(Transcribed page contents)
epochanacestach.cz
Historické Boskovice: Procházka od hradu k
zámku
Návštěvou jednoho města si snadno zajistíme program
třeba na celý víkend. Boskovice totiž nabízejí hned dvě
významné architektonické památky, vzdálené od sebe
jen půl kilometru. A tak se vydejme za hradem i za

## Task requirements
Locate each line in the records that contains the string "Boskovice", and copy those lines.

## Result
Historické Boskovice: Procházka od hradu k
třeba na celý víkend. Boskovice totiž nabízejí hned dvě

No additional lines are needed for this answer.